Dweezil Zappa Embraces His Father's Eclectic Legacy
By KENNETH PARTRIDGE, Special to the Courant
Published on courant.com - October 31, 2006
In his roughly 30-year career, Frank Zappa recorded more than 60 albums, establishing himself as a musical maverick, cult hero and free-speech crusader.
Equally important for maintaining his legacy, he also produced a son, Dweezil, who has the rare musical ability needed to keep the family business alive.
Almost 13 years after his father's death, Dweezil is on the road with a new band, Zappa Plays Zappa, which performed Sunday night at the Chevrolet Theater in Wallingford.

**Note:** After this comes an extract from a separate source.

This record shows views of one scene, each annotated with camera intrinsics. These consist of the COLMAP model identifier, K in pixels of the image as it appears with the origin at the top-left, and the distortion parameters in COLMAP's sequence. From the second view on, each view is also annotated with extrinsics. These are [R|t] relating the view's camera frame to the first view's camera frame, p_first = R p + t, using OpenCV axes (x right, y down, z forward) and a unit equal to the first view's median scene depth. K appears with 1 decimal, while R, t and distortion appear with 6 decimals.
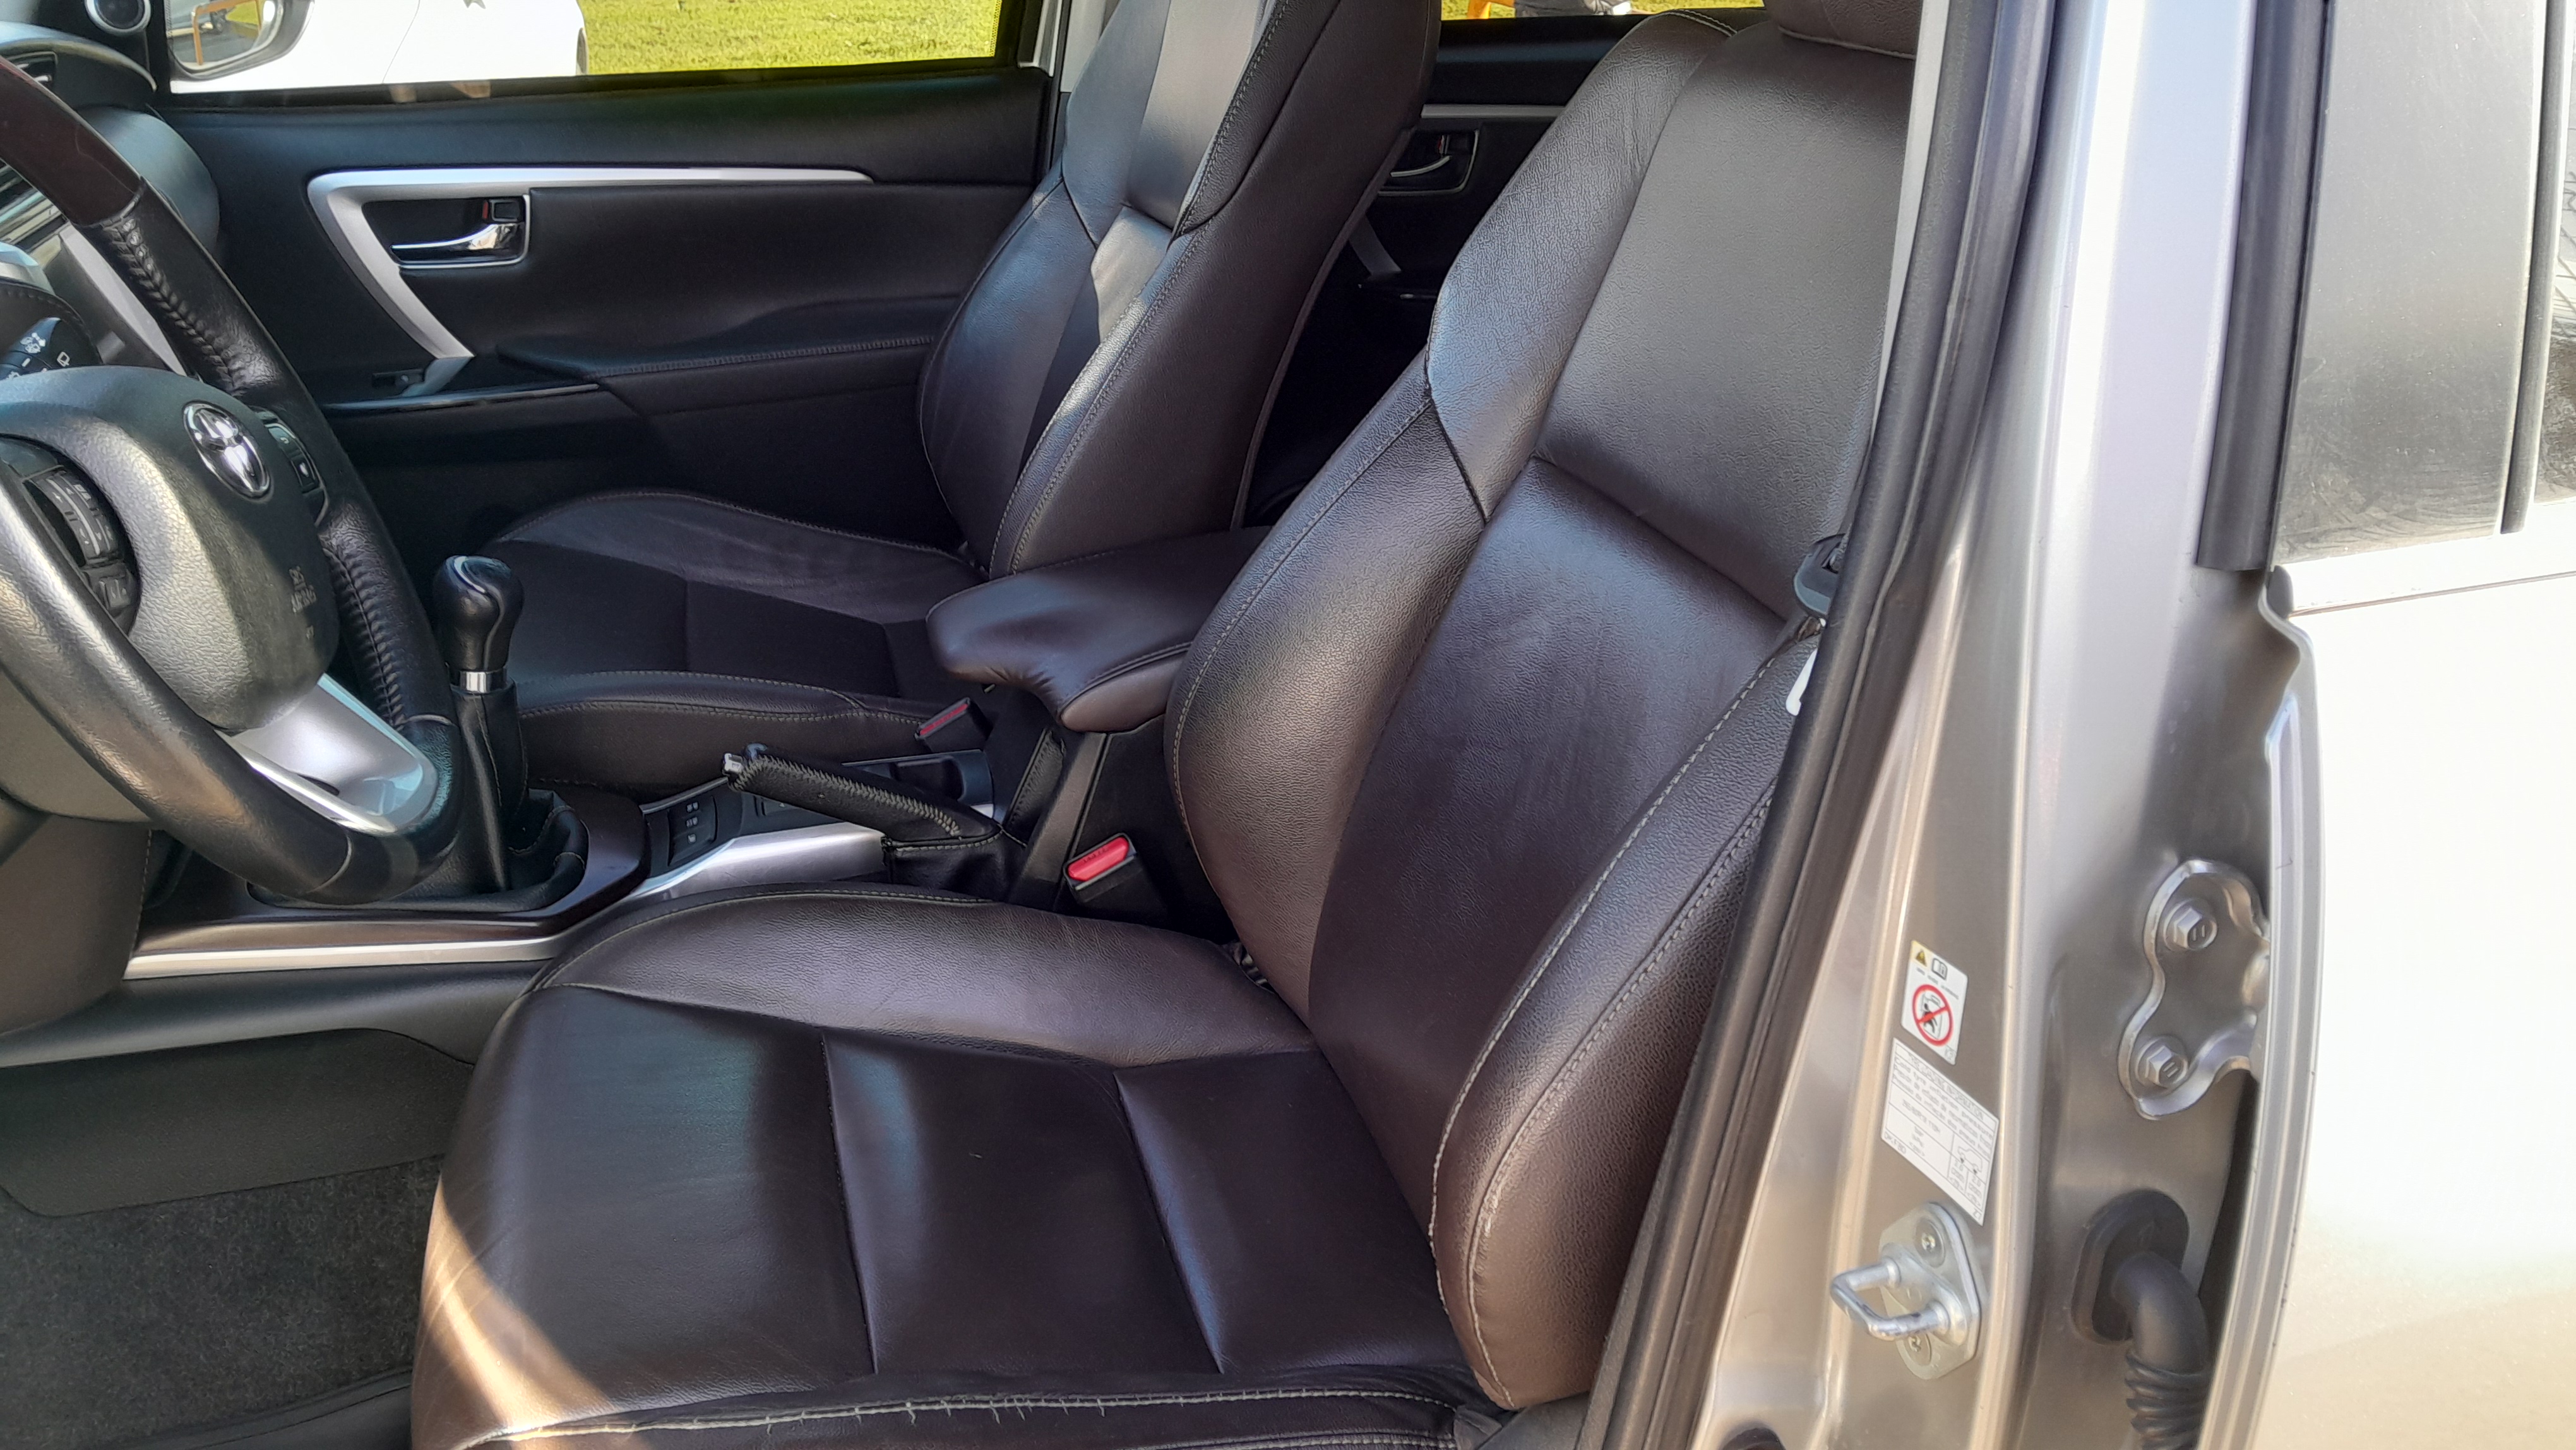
lens RADIAL K [[1983.0, 0, 1288.0], [0, 1983.0, 725.0], [0, 0, 1]] dist [0.066755, -0.193351]
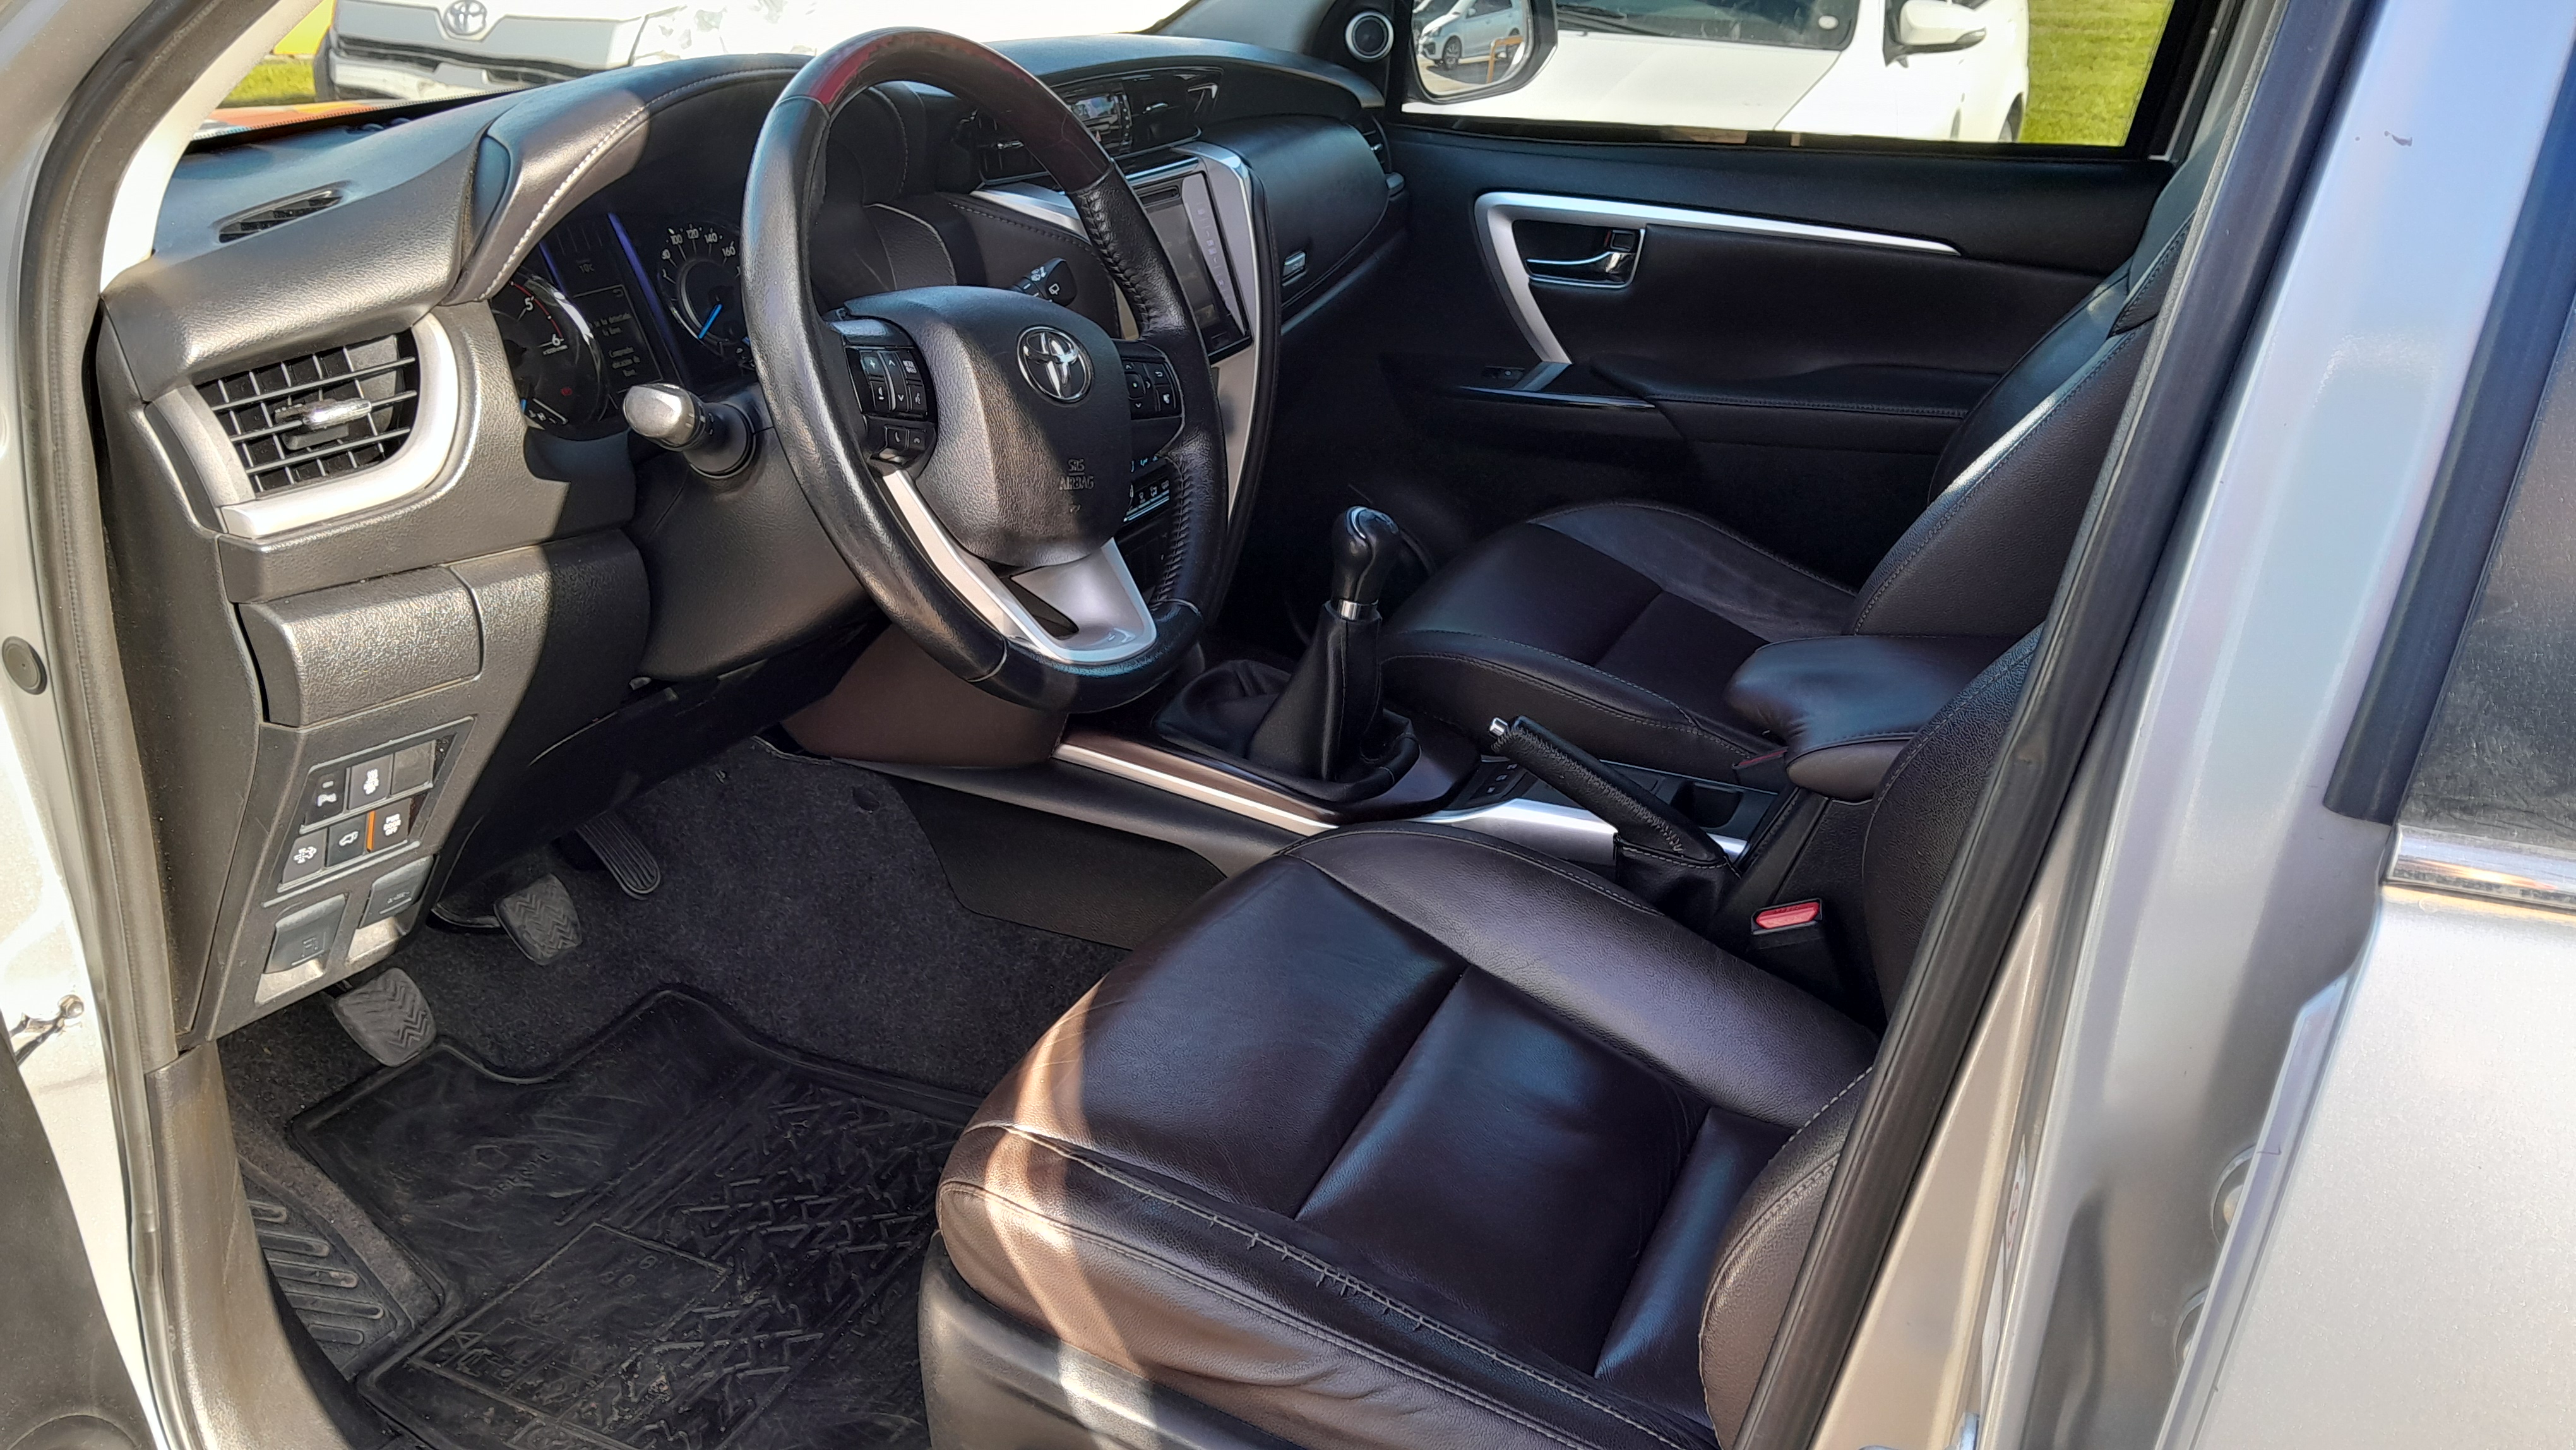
lens RADIAL K [[1983.0, 0, 1288.0], [0, 1983.0, 725.0], [0, 0, 1]] dist [0.066755, -0.193351]
pose [[0.754477, 0.259016, -0.603055, 0.270217], [-0.276567, 0.958741, 0.065775, -0.019712], [0.595210, 0.117159, 0.794984, 0.021932]]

The group turned in a tight-yet-freaky three-hour set, lovingly revisiting the goofball complexity of Frank's catalog.
"It's a great time to be alive - that's the theme of the show tonight," said Dweezil at the onset, and indeed, his dad's music is anything but gloomy.
That might be the only thing it definitively isn't, though. During the set, the band - a mix of young talent and Zappa vets - dabbled in, among other things, reggae, rock, progressive metal, space-age gospel, avant-garde jazz and cartoon theme songs.
"Who Are the Brain Police?" seemed to encompass all of the above. Just when it would start to make sense, someone would play a kazoo solo and the whole thing would change tempo, Frank's compositional twists constantly defying easy categorization.
While Dweezil proved an exceptional lead guitarist, he surrendered much of the stage to singer, saxophonist, flutist, dancer and doer of weird voices Napoleon Murphy Brock, a longtime member of Frank's band.
Brock personified the dichotomy of Zappa's music, making Donald Duck noises one second, blowing note-perfect sax the next. On "The Idiot Bastard Son," a collision of Broadway and heavy metal, Brock sang with a warm, soulful voice, bringing a traditional feel to a decidedly nontraditional song.
Even if the band went on for far too long - only serious fanatics, such as the ones who arrived with a jack-o'-lantern carved to look like Frank, need 180 minutes of Zappa - the third hour brought plenty of highlights.
It was worth sticking around to see Dweezil engage in a hopeless soloing battle with six-string wizard Steve Vai, for instance, and to marvel as drummer Terry Bozzio, adrift on a percussion odyssey, used every inch of what had to have been a 90-piece kit.
For as meandering and solo-packed as the songs could be, they never felt like rehashes. Frank's compositions may require virtuosity to play, but it's their freewheeling spirit that makes them worth coming back to.